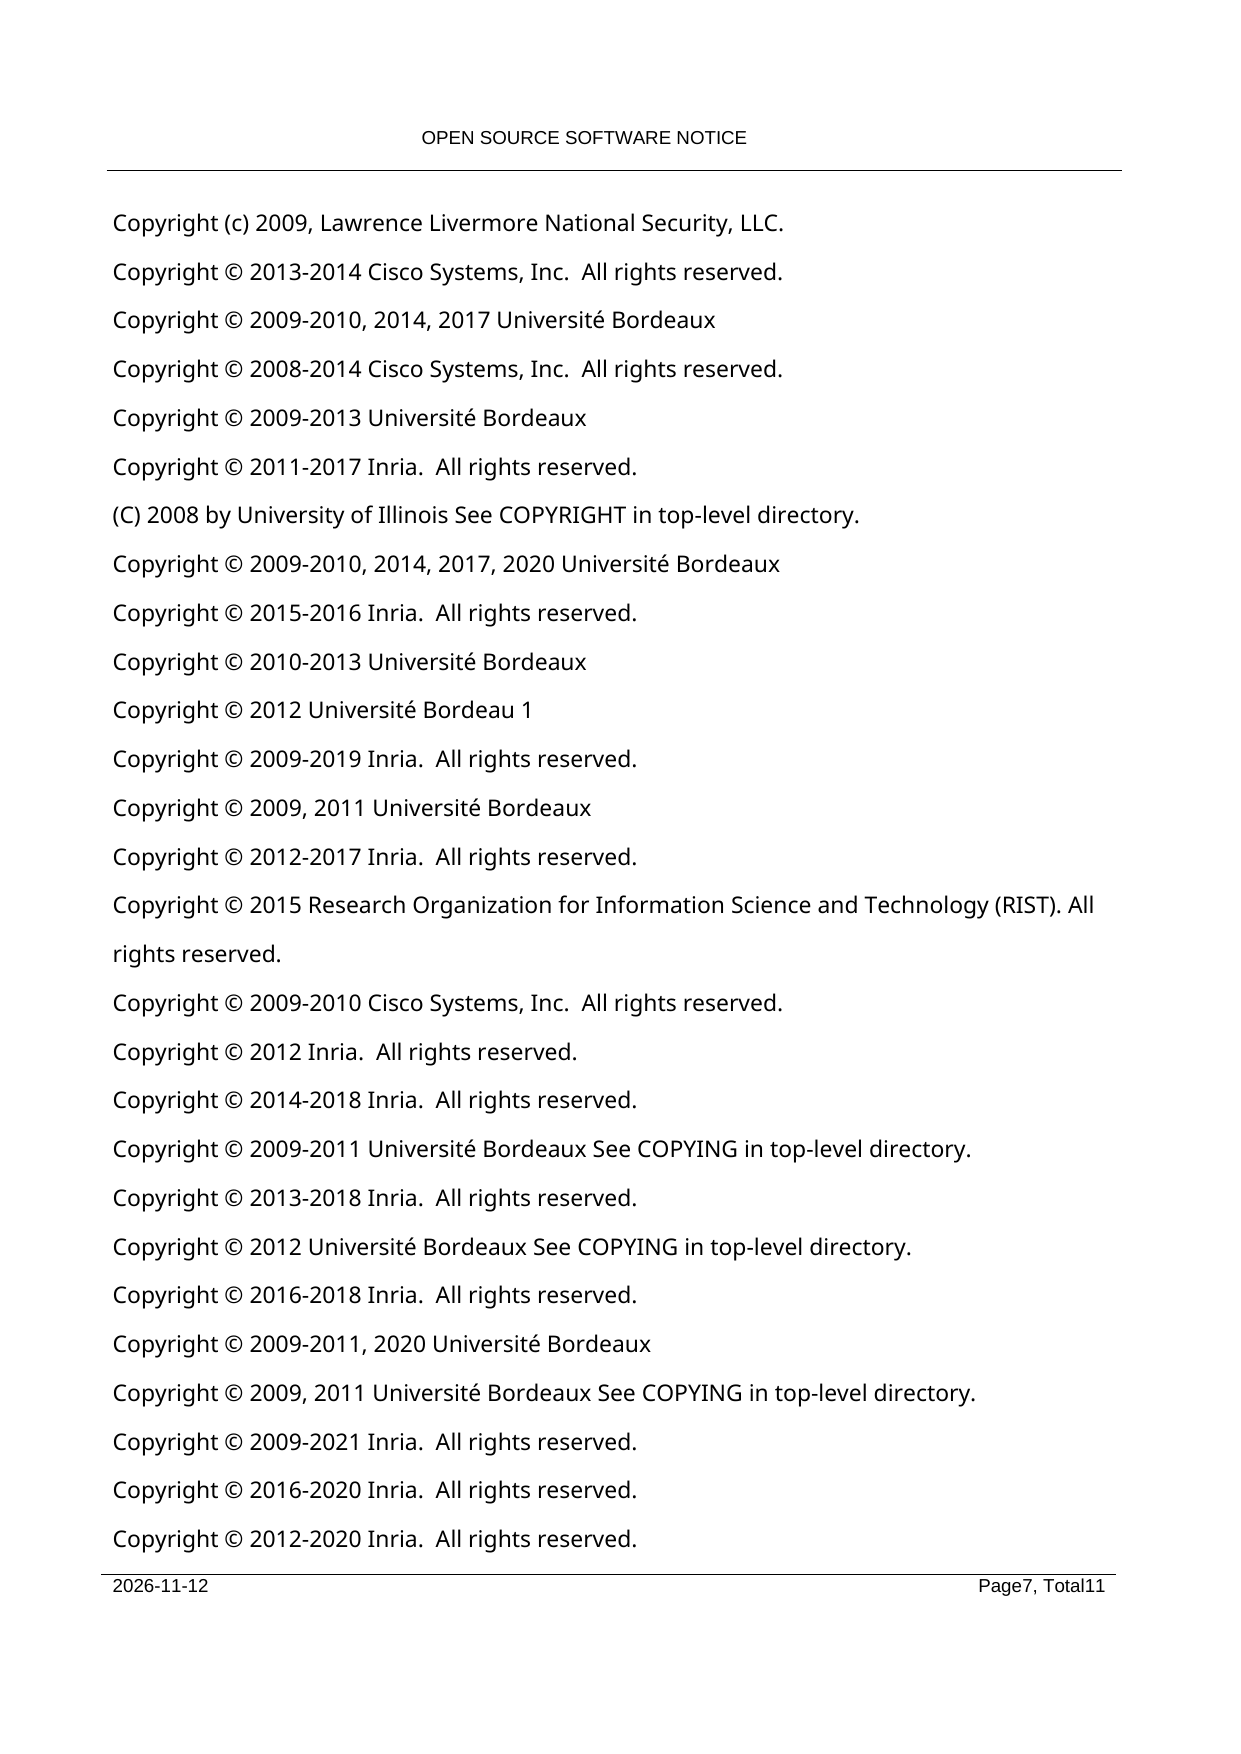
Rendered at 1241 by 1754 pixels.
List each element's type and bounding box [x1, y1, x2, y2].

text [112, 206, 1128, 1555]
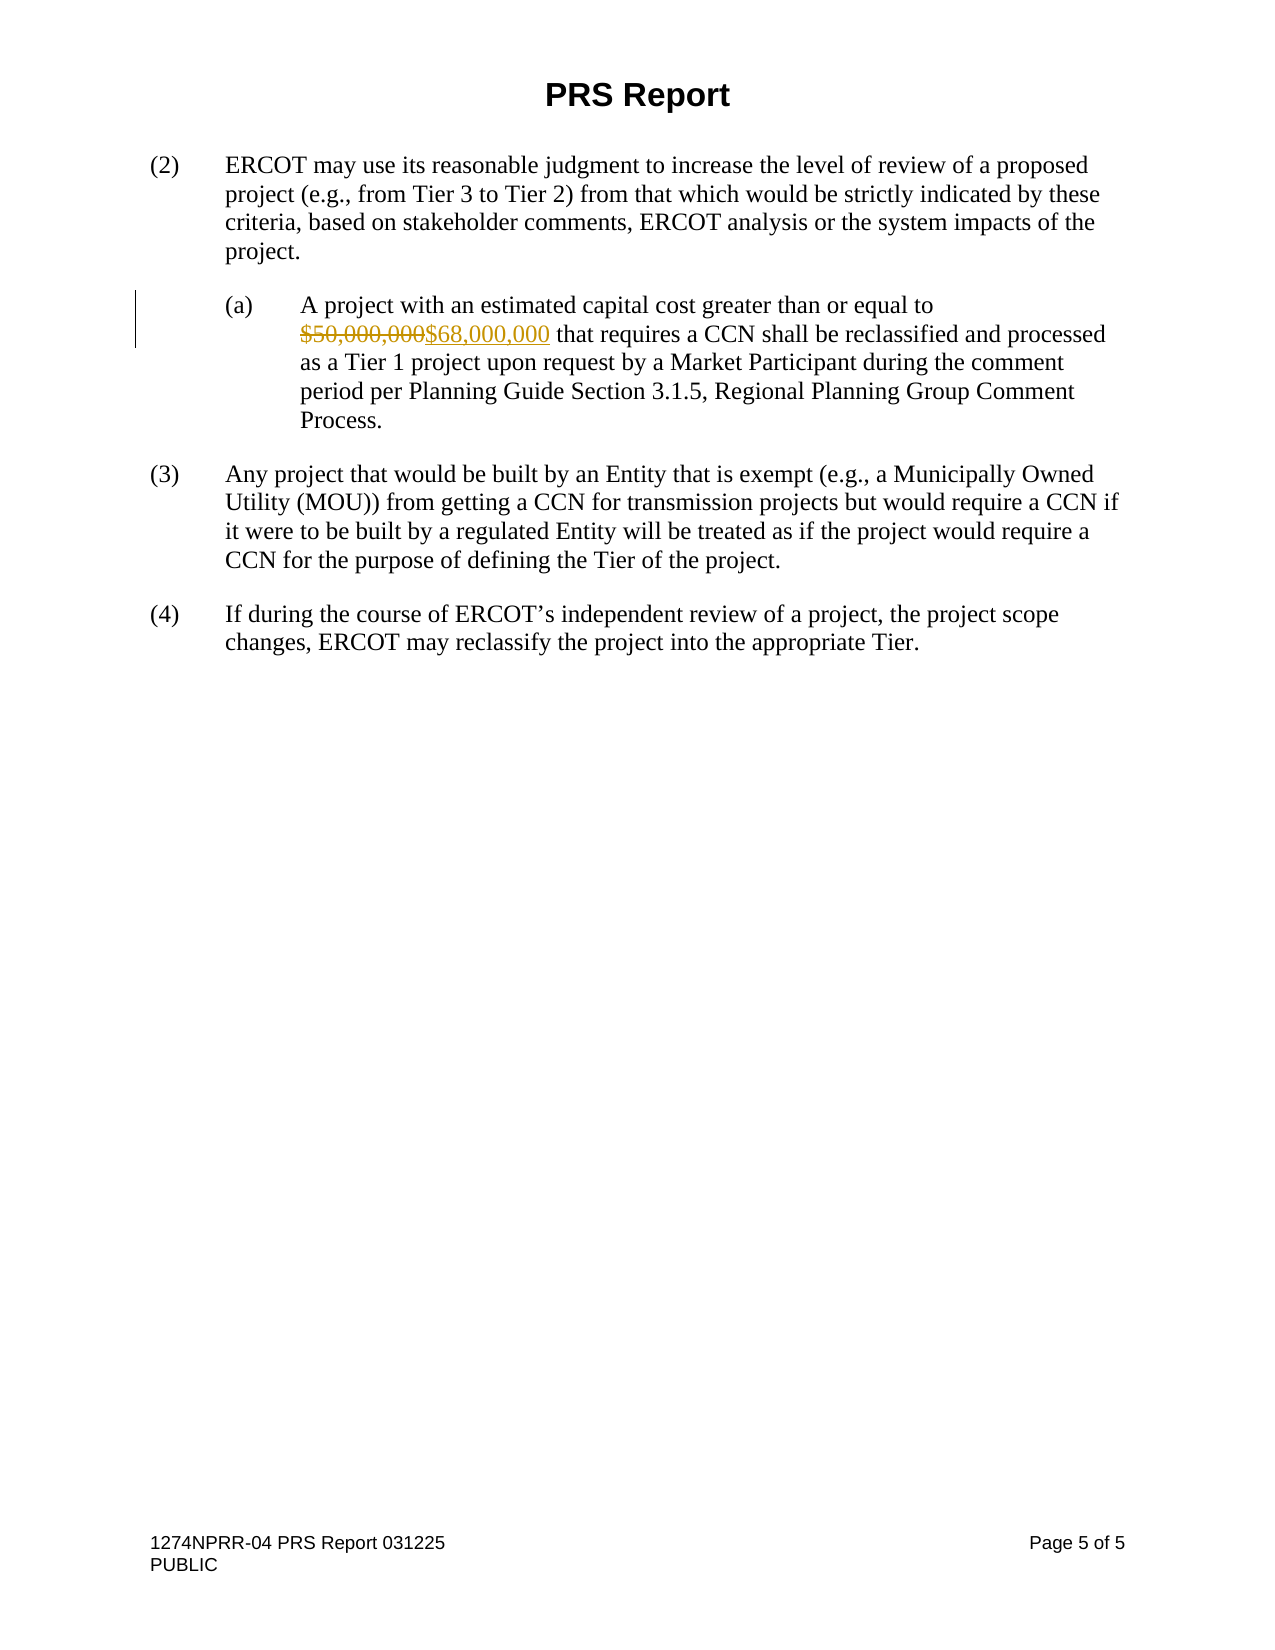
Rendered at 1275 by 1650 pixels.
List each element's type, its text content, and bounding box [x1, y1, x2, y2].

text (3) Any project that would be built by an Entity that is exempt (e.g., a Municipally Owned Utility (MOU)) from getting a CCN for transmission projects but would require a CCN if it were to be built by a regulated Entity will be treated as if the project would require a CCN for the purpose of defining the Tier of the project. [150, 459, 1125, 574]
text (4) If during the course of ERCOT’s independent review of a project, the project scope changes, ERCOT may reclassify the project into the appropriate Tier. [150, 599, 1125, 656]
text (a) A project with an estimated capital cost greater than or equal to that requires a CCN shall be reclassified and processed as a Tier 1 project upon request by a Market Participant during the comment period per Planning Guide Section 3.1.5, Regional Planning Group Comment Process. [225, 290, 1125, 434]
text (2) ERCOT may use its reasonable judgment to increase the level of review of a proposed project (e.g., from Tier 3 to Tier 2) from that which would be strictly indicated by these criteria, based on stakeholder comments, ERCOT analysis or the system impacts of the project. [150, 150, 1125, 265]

--

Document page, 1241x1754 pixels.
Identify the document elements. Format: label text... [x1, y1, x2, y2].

* [Exercise objective]
Would you write out exactly the lines above, starting at the line containing "Rendered at 1241 by 1754 pixels." and stopping after the line containing "Rendered at 1275 by 1650 pixels."? Omit the pictures.

* [Result for this task]
Rendered at 1241 by 1754 pixels.
List each element's type and bounding box [x1, y1, x2, y2].

text [112, 206, 1128, 1555]
Rendered at 1275 by 1650 pixels.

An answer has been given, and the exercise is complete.